Vor fünf Jahren hatte Marie rechts neben ihm gesessen, da wo jetzt Tante Elfi saß. Neben Marie hatte Großmutter Platz genommen und fast den ganzen Trauergottesdienst über geweint. Marie trug den neuen schwarzen Blazer, den sie kurz zuvor für ihren Start beim Gericht gekauft hatte und der ihr sehr gut stand. Sie sang die Trauerlieder mit ihrer schönen Altstimme, traf melodiesicher jeden Ton, jede Nuance. Dann hatte sie plötzlich geweint. Geweint wegen Walters Tod, dem Tod ihres Schwiegervaters, nein, nicht einmal das, dem Tod des Vaters ihres Freundes. Georg hatte vor fünf Jahren nicht weinen können. Keine zwei Wochen zuvor erst hatte er Vaters Geheimnis erfahren und war wie betäubt gewesen. Wenn sich Vaters Zustand damals nach der ersten Chemo nicht so brutal schnell verschlechtert hätte, wären wohl noch ein oder zwei Gespräche möglich gewesen. Aber all das Morphium, das Vater wegen der Metastasen in der Wirbelsäule bekam, hatte es nicht mehr erlaubt.

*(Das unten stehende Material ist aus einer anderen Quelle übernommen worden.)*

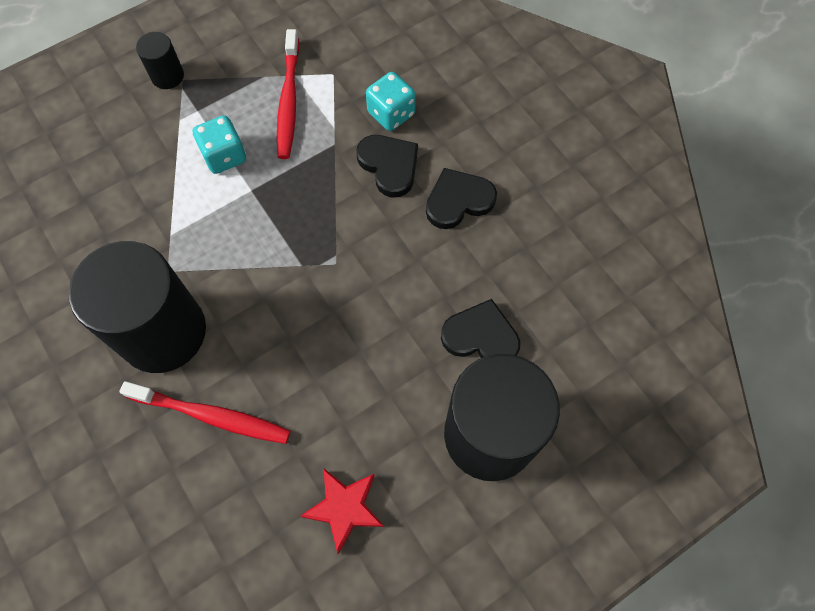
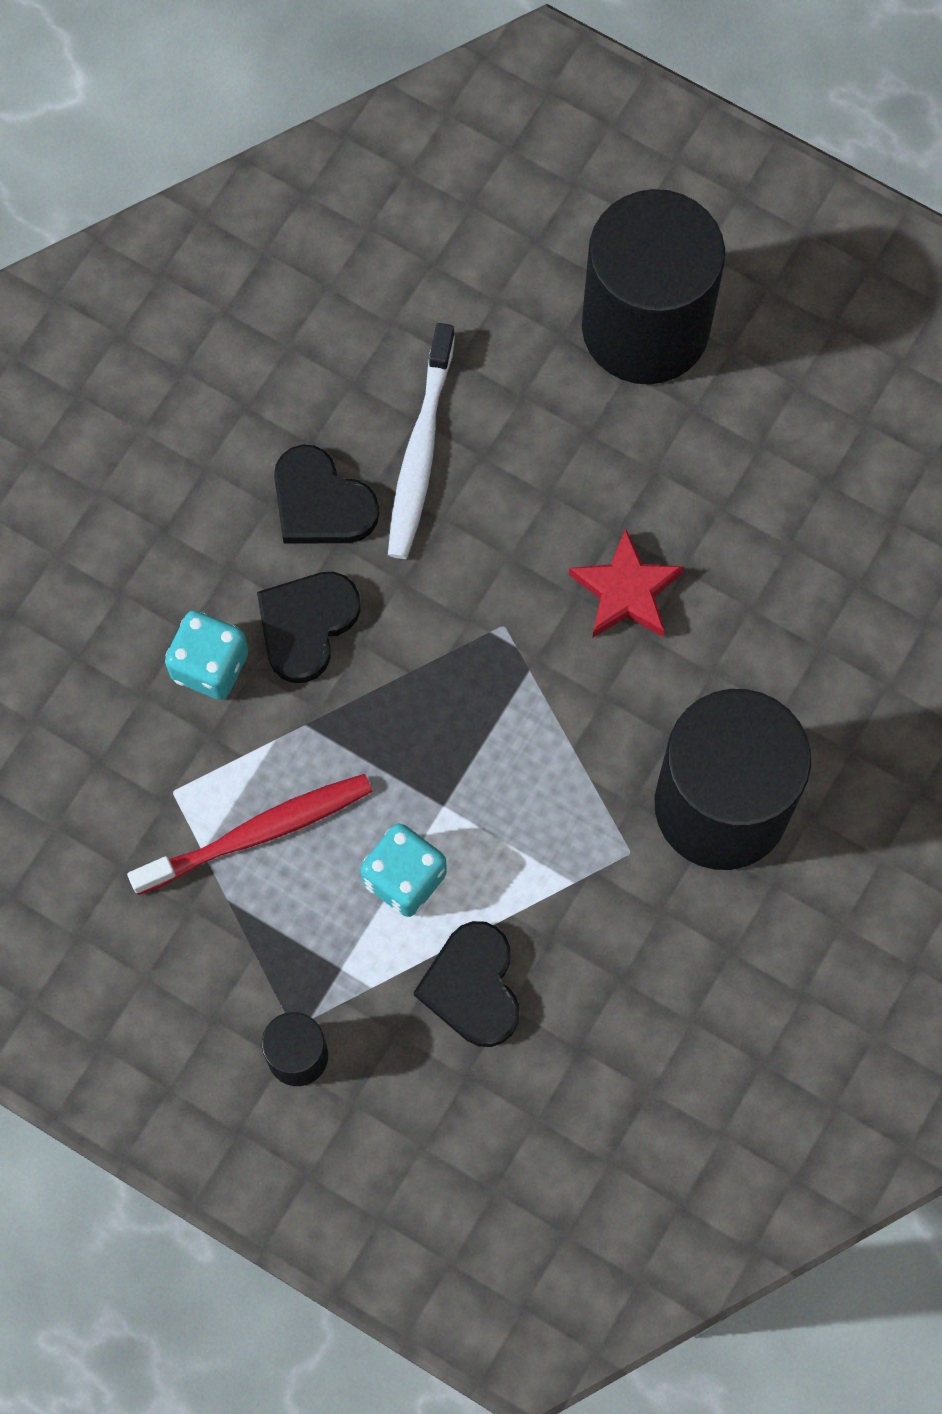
camera: 115 degrees left, 5 degrees up
(211, 415) = (799, 675): red toothbrush -> none
(345, 508) = (824, 456): red star -> red star (626, 591)
(466, 265) = (420, 451): none -> white toothbrush
(481, 336) = (518, 389): black heart -> black heart (472, 986)

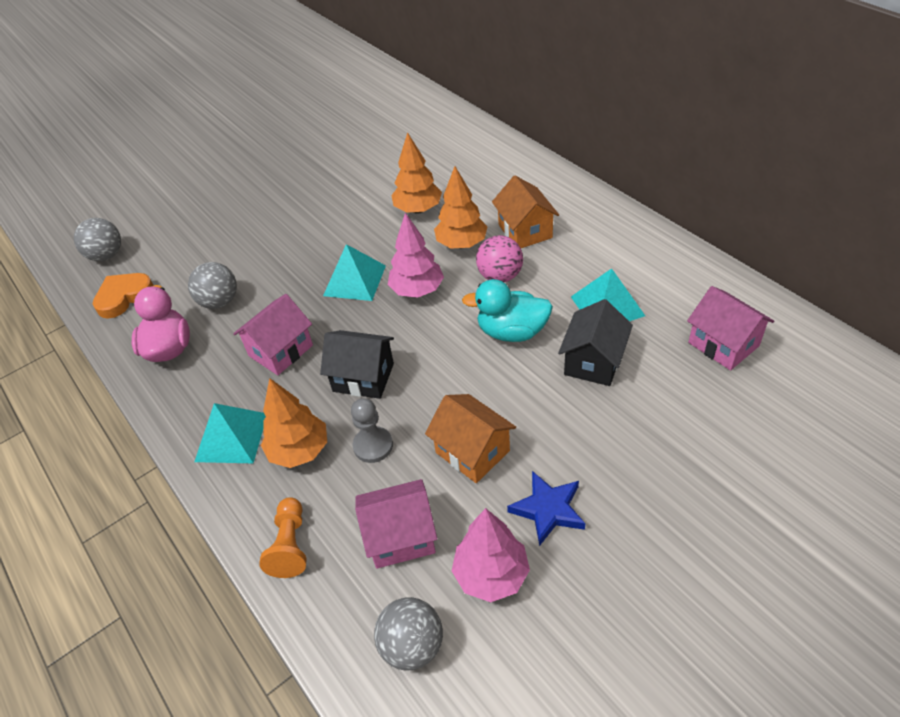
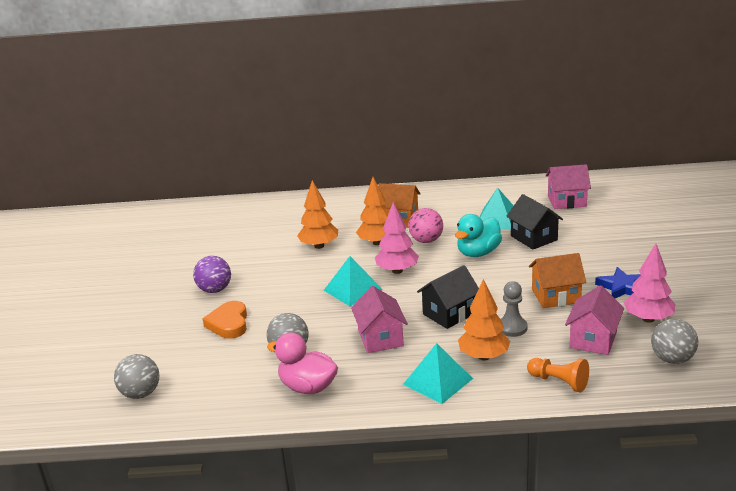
camera: 55 degrees left, 20 degrees down
(124, 297) = (212, 396): orange heart -> orange heart (229, 324)
(286, 196) = (215, 290): none -> purple ball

Vater hatte nach seinem Bericht sicherlich Verständnis erwartet, vielleicht Absolution erhofft. Aber das ging nicht, es war einfach nicht möglich. Bei der Trauerfeier vor fünf Jahren hatte Georg diesen Graben zwischen sich und Vater gespürt. Der lag damals unmittelbar vor dem hölzernen Altartisch im Sarg wie ein Opfer, das man dort aufgebahrt hatte. Trauer hatte Georg nicht empfunden. Eigentlich hatte er gar nichts empfunden, außer dass er sich neben Marie ganz wohlfühlte. Dass sie ihm ein paar Tage zuvor von ihren eigenen Problemen erzählt hatte, hatte er da schon wieder verdrängt.

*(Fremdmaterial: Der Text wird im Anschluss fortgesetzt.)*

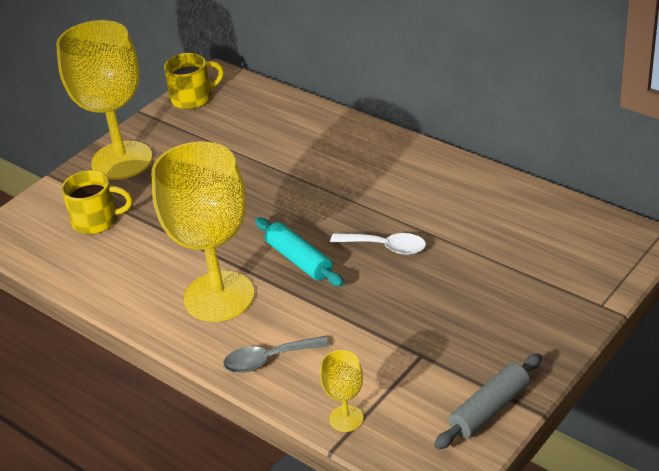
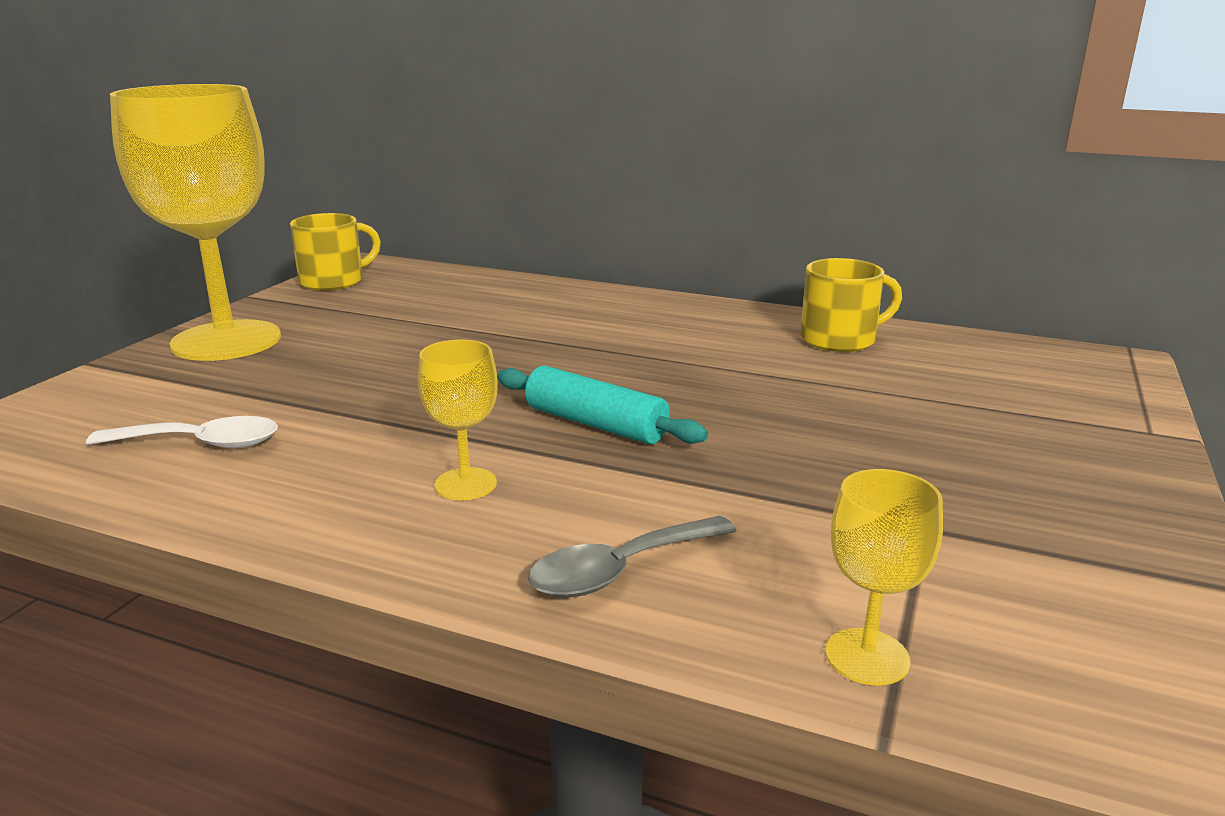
camera: 20 degrees left, 15 degrees down
(97, 220) = (186, 407): yellow mug -> yellow mug (840, 339)
(219, 296) = (465, 484): yellow goblet -> yellow goblet, size x0.43
(386, 247) = (736, 397): white spoon -> white spoon (201, 443)
(489, 409) = (1144, 597): grey rolling pin -> none

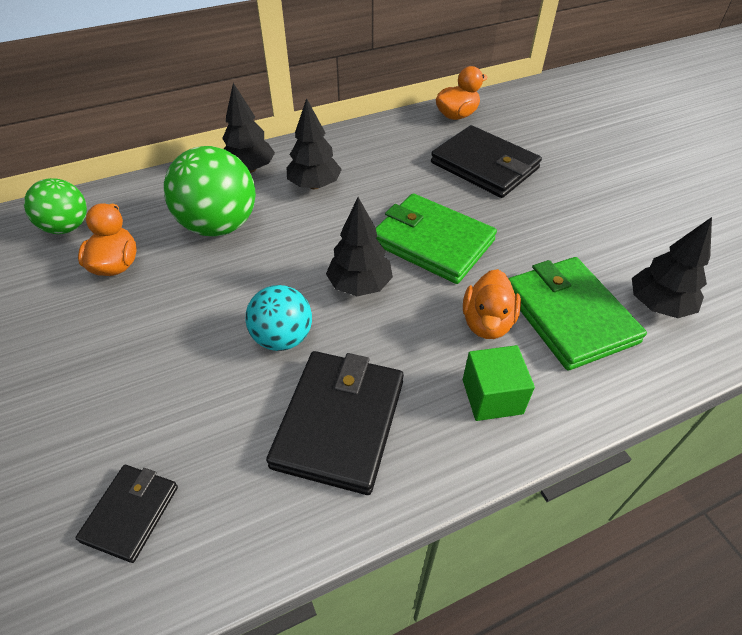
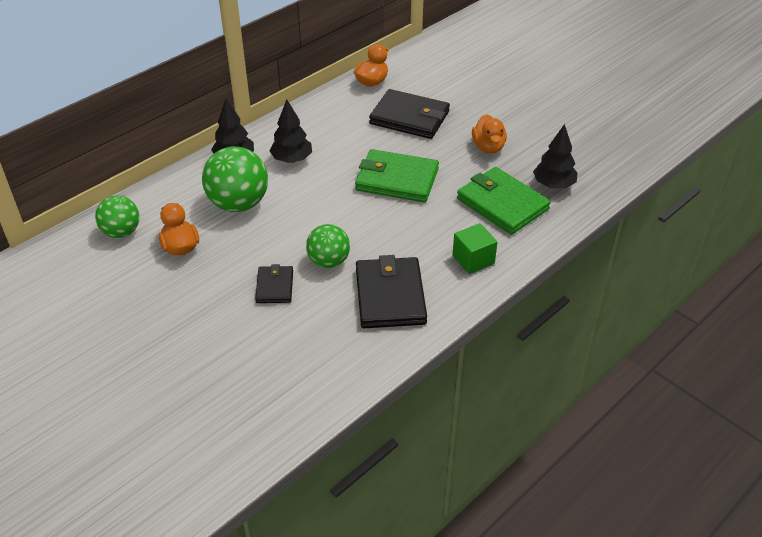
camera: 20 degrees left, 5 degrees down
(131, 513) = (294, 370): black wallet -> black wallet (275, 286)
(283, 338) = (329, 261): turquoise ball -> green ball
(359, 285) = (361, 218): black tree -> none
(487, 322) = (454, 220): orange duck -> orange duck (488, 147)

»Herr, ich bin nicht würdig,

dass Du eingehst unter meinem Dach,

aber sprich nur ein Wort,

so wird meine Seele gesund.«

Tante Elfie und Mutter knieten, er kniete nicht. Mutter gab ihm einen Schubs mit ihrem rechten Ellenbogen, aber er blieb stehen. Auch Schwager Thomas stand, immerhin, wer hätte das gedacht. Ob Bärbel ihrem Mann später Vorhaltungen machen würde? Norbert Updenschroth hinter ihm kniete natürlich, stöhnte laut dabei und schob seine gefalteten Hände wie eine Speerspitze gegen Georgs Rücken.

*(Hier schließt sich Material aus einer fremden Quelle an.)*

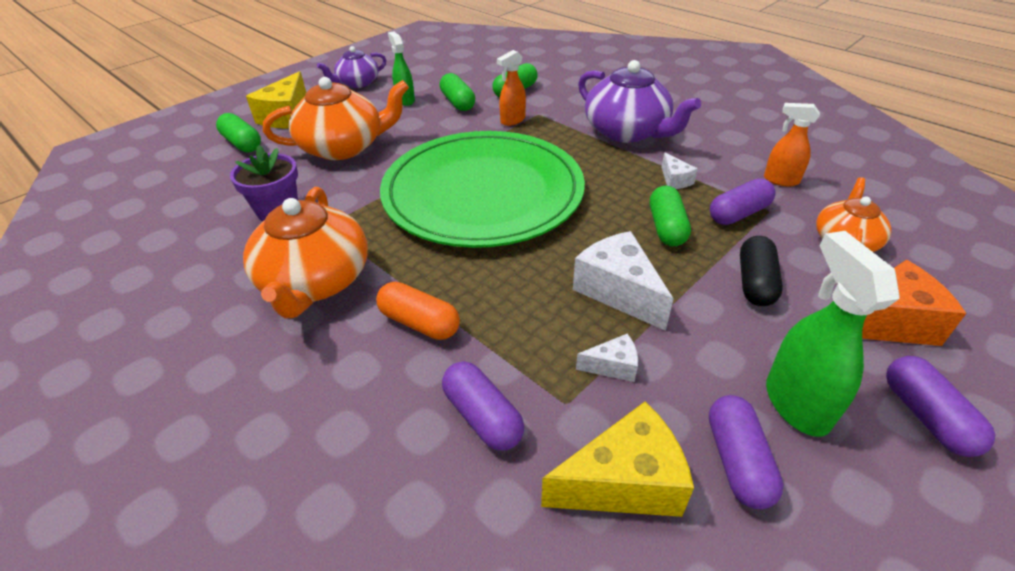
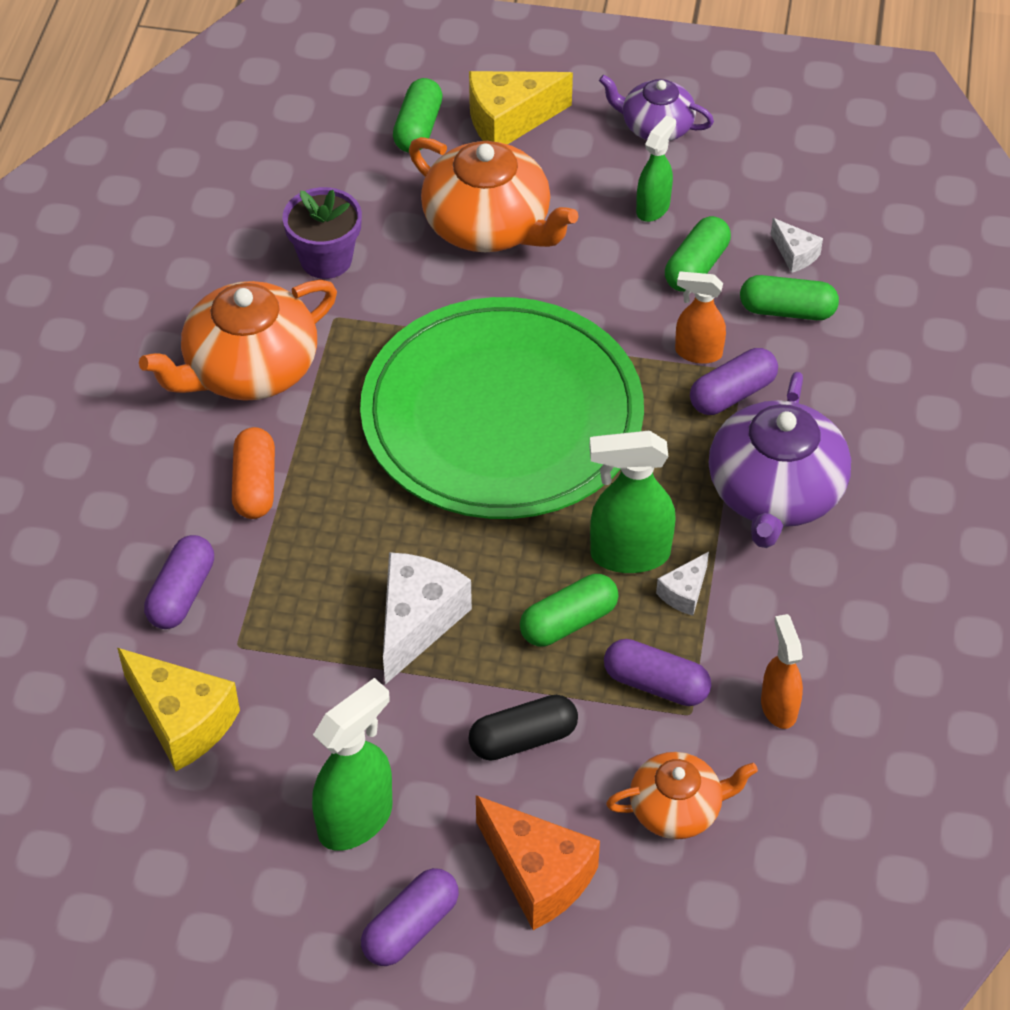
camera: 55 degrees right, 10 degrees up
(613, 366) = (305, 661): white cheese -> white cheese (795, 254)
(631, 188) = (629, 554): none -> green spray bottle
(737, 461) = (256, 793): purple capsule -> purple capsule (732, 394)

Wenn Marie doch auch jetzt wieder neben ihm stehen würde! Wie damals vor fünf Jahren. Links von Mutter hatte Bärbel mit Thomas und dem kleinen Lukas gesessen, rechts er mit Marie, daneben Großmutter. Perfekt! Zwei Paare, die Mutter in ihrer Trauer flankierten. Wahrscheinlich sagten die Leute, die heute zum Seelenamt gekommen waren, hinterher: »Der Sohn von Frau Mertens war ganz allein da. Er ist immer noch unverheiratet. Dabei hatte er doch damals so eine hübsche Freundin.« Marie hatte in den Monaten nach Vaters Tod immer mal wieder beiläufig von Heirat gesprochen. Er hätte nichts dagegen gehabt, aber es eilte ja nicht. Heute vermisste er Marie, durfte gar nicht länger an sie denken. Der Priester wiederholte zu Georgs Überraschung an dieser Stelle die Worte des Kyrie.

»Herr erbarme Dich,

Christus erbarme Dich,

Herr erbarme Dich.«

Georg murmelte mit, achtete kaum auf die Worte, aber beim dritten »Erbarmen« zuckte er. Miserere mei, das war einmal sein großer Erfolg gewesen, damals in Regensburg, und es war auch sein Ende, sein unrühmliches Ende. Erbarmen! Der Prof hatte ihn getröstet, damals nach dem Konzert in Straßburg. Hatte er Vater jemals getröstet?

Der Priester schaute nach dem letzten »Erbarme Dich« einige Sekunden lang zur Decke und dann auf seine Gemeinde, als wolle er das Erbarmen aus dem Kirchengewölbe hervorlocken und über seine Schäfchen breiten. Jetzt schien es Georg, als würde er sogar direkt auf seine Mutter und auf ihn blicken. Georg fand das unangenehm und schaute zur Seite.

»Selig, die zum Tisch des Herrn geladen sind.«

Mutter stand auf, ging mit Bärbel und Thomas die paar Schritte zum Altar, gefolgt von Tante Elfi. Er blieb sitzen. Er fühlte sich nicht eingeladen. Auch Onkel Hartmut blieb sitzen. Wieder fiel ihm auf, wie jung dieser Priester war, keinesfalls älter als er selbst, wahrscheinlich noch keine dreißig. Was wusste der schon von Erbarmen und Erlösung? Er hätte mal Vaters Bericht lesen sollen, dann hätte er eine Ahnung, was Schuld und Erlösung bedeuten.